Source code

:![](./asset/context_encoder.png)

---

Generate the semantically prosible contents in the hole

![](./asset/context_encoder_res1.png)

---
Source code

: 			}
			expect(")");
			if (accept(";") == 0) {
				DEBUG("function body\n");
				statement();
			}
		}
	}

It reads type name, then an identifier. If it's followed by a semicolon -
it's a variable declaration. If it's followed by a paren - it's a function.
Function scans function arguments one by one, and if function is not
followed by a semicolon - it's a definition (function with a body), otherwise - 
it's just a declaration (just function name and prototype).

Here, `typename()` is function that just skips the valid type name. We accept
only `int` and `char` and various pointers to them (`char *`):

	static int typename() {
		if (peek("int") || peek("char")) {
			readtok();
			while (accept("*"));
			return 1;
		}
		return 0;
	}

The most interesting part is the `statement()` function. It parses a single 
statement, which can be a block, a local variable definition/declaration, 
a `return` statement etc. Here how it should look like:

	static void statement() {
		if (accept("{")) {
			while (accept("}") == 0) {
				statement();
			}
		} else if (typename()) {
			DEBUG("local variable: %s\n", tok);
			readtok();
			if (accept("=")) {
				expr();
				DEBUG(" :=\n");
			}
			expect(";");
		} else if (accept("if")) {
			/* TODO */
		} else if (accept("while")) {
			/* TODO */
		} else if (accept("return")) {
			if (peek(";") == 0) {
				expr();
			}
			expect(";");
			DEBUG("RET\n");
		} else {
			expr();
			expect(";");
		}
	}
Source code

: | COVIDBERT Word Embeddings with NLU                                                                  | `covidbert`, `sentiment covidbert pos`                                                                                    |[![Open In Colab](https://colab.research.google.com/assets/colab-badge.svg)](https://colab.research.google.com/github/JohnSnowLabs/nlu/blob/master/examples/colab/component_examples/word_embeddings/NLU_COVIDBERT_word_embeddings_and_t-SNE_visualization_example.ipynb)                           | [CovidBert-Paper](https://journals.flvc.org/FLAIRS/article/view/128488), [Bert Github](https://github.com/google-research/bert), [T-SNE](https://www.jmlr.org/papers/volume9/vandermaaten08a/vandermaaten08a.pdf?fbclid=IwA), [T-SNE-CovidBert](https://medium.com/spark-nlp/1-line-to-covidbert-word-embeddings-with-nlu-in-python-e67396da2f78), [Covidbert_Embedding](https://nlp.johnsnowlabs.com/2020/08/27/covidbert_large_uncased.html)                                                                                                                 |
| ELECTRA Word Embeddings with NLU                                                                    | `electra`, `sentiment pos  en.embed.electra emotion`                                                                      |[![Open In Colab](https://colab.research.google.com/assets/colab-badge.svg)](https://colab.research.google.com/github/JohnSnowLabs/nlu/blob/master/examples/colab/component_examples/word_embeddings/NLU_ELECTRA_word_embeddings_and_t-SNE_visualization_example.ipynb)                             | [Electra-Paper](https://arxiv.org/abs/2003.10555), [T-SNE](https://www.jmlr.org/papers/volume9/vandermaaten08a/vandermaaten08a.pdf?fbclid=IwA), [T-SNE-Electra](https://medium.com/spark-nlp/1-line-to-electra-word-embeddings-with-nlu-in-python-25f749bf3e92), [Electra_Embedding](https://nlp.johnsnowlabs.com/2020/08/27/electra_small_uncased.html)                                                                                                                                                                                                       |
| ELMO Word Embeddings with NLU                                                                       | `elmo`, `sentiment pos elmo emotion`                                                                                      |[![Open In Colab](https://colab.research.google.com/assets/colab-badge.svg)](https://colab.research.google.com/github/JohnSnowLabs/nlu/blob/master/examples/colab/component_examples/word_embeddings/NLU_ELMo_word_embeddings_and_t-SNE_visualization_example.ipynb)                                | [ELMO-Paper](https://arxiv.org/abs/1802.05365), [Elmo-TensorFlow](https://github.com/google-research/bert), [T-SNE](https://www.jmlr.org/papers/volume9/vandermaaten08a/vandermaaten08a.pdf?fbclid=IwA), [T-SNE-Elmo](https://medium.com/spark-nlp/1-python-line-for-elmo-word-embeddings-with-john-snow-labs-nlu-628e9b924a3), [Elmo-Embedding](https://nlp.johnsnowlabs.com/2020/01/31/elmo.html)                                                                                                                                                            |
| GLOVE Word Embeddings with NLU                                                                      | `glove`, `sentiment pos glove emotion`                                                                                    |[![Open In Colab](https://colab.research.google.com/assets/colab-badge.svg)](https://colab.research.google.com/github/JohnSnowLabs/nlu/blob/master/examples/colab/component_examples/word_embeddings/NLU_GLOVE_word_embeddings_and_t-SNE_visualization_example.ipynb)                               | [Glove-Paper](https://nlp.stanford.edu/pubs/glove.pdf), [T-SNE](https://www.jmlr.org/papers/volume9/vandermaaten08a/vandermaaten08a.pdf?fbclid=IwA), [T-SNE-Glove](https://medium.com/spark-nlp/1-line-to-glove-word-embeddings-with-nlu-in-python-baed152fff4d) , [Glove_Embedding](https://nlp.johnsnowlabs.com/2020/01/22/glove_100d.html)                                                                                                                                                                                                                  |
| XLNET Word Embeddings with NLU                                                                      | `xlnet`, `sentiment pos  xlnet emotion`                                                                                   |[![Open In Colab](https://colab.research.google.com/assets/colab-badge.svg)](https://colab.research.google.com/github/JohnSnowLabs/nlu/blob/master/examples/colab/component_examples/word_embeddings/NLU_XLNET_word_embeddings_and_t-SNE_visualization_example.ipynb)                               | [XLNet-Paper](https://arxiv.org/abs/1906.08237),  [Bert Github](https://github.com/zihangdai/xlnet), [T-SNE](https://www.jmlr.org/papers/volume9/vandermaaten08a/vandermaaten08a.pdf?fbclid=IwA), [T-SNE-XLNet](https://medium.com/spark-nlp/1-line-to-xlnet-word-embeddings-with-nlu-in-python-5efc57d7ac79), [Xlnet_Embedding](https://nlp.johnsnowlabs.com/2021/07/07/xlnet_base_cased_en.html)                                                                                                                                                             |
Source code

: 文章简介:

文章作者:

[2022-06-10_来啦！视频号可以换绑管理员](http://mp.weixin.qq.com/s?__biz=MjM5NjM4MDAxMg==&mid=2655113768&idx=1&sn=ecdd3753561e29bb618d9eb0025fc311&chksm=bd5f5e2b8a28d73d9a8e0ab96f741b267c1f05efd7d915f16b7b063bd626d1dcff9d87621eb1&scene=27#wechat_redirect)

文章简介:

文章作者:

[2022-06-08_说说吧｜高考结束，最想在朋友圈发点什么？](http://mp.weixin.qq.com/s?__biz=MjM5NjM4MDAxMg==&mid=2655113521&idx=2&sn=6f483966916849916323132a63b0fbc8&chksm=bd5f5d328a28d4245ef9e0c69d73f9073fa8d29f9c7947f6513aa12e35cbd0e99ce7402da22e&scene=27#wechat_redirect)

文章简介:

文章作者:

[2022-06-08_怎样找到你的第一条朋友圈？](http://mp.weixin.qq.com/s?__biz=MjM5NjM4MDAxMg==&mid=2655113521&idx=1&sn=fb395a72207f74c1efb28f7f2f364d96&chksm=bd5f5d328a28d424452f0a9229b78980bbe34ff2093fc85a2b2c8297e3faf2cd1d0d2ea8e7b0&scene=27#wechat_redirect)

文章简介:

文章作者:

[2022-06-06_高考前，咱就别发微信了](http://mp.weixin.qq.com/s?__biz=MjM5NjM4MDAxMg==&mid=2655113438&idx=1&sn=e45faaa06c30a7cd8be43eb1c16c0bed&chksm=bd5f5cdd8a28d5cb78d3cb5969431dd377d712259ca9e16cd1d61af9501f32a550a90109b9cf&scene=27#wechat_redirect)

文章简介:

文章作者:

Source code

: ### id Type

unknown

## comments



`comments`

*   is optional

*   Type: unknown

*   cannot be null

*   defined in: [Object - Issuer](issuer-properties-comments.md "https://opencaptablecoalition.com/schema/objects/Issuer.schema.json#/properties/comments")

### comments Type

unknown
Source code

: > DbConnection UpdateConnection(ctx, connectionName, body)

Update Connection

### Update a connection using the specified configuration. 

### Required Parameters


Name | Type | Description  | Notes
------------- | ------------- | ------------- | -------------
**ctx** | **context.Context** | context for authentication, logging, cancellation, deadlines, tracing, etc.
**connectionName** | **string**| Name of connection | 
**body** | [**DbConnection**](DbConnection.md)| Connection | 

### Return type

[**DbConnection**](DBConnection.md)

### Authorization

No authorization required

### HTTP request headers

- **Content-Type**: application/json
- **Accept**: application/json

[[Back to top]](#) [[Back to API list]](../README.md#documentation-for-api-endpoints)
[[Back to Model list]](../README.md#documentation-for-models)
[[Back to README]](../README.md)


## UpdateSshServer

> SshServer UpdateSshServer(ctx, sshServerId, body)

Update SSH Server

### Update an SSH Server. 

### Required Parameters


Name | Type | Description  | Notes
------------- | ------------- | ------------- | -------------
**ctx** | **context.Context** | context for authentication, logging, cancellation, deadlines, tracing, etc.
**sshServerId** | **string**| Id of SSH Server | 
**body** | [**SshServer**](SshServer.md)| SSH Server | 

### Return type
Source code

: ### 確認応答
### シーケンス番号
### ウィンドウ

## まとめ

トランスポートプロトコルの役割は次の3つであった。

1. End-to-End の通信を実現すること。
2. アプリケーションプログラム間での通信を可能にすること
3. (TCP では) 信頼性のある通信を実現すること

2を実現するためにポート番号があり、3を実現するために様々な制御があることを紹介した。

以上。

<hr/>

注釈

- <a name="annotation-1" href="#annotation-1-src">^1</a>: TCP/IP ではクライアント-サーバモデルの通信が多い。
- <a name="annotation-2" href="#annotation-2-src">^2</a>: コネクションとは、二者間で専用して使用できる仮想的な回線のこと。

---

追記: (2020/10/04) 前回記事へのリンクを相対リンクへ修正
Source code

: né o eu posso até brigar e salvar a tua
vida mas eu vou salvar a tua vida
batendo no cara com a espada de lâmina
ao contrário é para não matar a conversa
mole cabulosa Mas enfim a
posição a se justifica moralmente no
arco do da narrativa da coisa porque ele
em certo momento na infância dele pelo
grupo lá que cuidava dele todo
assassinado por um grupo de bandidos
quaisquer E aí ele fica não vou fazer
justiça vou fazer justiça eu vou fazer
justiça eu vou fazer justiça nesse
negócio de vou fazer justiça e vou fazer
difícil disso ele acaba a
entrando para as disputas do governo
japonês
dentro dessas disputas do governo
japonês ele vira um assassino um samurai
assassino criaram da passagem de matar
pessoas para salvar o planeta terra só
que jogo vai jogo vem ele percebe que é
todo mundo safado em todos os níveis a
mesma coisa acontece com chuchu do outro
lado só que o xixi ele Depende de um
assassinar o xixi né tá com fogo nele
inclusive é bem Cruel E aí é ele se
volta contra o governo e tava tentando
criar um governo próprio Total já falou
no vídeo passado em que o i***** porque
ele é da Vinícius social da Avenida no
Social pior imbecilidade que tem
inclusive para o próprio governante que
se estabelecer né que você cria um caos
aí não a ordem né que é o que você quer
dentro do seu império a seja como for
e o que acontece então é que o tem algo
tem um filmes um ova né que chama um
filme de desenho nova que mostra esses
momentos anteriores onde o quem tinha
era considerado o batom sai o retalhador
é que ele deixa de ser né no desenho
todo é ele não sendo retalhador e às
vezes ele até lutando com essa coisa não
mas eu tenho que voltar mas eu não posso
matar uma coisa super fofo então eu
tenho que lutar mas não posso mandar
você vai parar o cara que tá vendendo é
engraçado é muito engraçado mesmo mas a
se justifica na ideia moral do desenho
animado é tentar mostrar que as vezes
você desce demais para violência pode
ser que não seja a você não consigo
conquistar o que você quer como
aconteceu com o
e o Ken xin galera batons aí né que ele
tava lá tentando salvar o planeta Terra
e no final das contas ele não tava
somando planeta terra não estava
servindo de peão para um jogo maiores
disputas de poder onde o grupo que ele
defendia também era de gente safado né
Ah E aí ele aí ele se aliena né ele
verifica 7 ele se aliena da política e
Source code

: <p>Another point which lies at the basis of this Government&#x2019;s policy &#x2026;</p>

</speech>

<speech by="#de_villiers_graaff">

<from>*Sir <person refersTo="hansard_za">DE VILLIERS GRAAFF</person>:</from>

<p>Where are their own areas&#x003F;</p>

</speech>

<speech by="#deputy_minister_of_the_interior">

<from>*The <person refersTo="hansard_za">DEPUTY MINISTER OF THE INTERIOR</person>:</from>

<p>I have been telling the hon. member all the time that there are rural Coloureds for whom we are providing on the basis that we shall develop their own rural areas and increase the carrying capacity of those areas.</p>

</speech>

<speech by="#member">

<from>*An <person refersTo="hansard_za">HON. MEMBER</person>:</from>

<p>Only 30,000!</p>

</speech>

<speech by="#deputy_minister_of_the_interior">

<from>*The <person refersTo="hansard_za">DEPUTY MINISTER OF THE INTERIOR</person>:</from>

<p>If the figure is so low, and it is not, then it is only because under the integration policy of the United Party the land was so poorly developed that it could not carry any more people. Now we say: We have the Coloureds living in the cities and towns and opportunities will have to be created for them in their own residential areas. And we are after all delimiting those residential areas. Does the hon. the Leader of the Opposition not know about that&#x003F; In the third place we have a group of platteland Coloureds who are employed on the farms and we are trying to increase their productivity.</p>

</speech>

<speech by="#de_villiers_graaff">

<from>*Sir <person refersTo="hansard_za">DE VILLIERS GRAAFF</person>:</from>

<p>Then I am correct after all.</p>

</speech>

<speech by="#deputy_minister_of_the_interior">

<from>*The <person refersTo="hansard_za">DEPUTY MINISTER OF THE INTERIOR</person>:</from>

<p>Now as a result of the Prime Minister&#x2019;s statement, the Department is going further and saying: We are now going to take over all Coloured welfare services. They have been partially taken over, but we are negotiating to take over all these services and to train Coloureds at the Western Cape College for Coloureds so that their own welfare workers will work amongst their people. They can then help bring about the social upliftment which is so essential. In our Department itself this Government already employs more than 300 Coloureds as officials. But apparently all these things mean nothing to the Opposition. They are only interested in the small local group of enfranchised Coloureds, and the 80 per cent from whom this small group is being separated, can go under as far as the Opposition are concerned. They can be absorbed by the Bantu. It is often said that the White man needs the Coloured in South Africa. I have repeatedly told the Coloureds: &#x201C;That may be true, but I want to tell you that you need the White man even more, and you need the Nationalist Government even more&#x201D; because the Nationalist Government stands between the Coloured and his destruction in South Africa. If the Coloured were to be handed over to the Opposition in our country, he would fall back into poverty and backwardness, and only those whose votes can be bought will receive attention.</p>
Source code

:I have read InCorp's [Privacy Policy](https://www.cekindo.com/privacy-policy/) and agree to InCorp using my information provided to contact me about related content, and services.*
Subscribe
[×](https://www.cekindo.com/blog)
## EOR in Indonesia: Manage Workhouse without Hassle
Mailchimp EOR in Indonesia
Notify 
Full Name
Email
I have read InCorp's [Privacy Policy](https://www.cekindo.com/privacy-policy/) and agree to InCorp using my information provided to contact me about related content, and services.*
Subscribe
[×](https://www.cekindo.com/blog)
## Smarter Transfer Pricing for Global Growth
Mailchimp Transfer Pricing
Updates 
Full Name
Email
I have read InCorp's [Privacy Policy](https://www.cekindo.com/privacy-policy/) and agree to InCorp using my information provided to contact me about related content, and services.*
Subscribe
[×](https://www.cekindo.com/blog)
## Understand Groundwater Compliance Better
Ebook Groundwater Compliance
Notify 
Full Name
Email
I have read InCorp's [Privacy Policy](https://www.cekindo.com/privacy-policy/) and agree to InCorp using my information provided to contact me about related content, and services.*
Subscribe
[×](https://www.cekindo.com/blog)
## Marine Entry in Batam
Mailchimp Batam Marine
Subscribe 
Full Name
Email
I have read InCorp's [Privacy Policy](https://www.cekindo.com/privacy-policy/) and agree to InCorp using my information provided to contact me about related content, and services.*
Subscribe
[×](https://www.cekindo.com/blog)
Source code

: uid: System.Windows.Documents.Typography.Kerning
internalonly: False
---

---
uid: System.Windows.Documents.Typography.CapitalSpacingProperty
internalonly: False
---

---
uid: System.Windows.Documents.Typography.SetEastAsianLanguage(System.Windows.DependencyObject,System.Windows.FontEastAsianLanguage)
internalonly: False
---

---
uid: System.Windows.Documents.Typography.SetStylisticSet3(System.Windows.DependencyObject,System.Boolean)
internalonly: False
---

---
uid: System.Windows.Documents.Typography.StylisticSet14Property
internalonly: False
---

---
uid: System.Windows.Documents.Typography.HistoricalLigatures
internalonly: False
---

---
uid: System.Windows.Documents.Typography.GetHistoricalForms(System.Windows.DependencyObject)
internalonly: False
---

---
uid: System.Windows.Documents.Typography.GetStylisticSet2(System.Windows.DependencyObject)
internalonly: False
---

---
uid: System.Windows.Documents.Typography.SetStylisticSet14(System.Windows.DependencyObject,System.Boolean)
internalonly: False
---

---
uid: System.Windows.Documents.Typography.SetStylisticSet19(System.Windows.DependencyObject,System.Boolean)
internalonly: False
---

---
============
(Assignment)
Reproduce the data verbatim from the line with "Update Connection" up to and including the line with "[**DbConnection**](DbConnection.md)| Connection |".

(Result)
Update Connection

### Update a connection using the specified configuration. 

### Required Parameters


Name | Type | Description  | Notes
------------- | ------------- | ------------- | -------------
**ctx** | **context.Context** | context for authentication, logging, cancellation, deadlines, tracing, etc.
**connectionName** | **string**| Name of connection | 
**body** | [**DbConnection**](DbConnection.md)| Connection | 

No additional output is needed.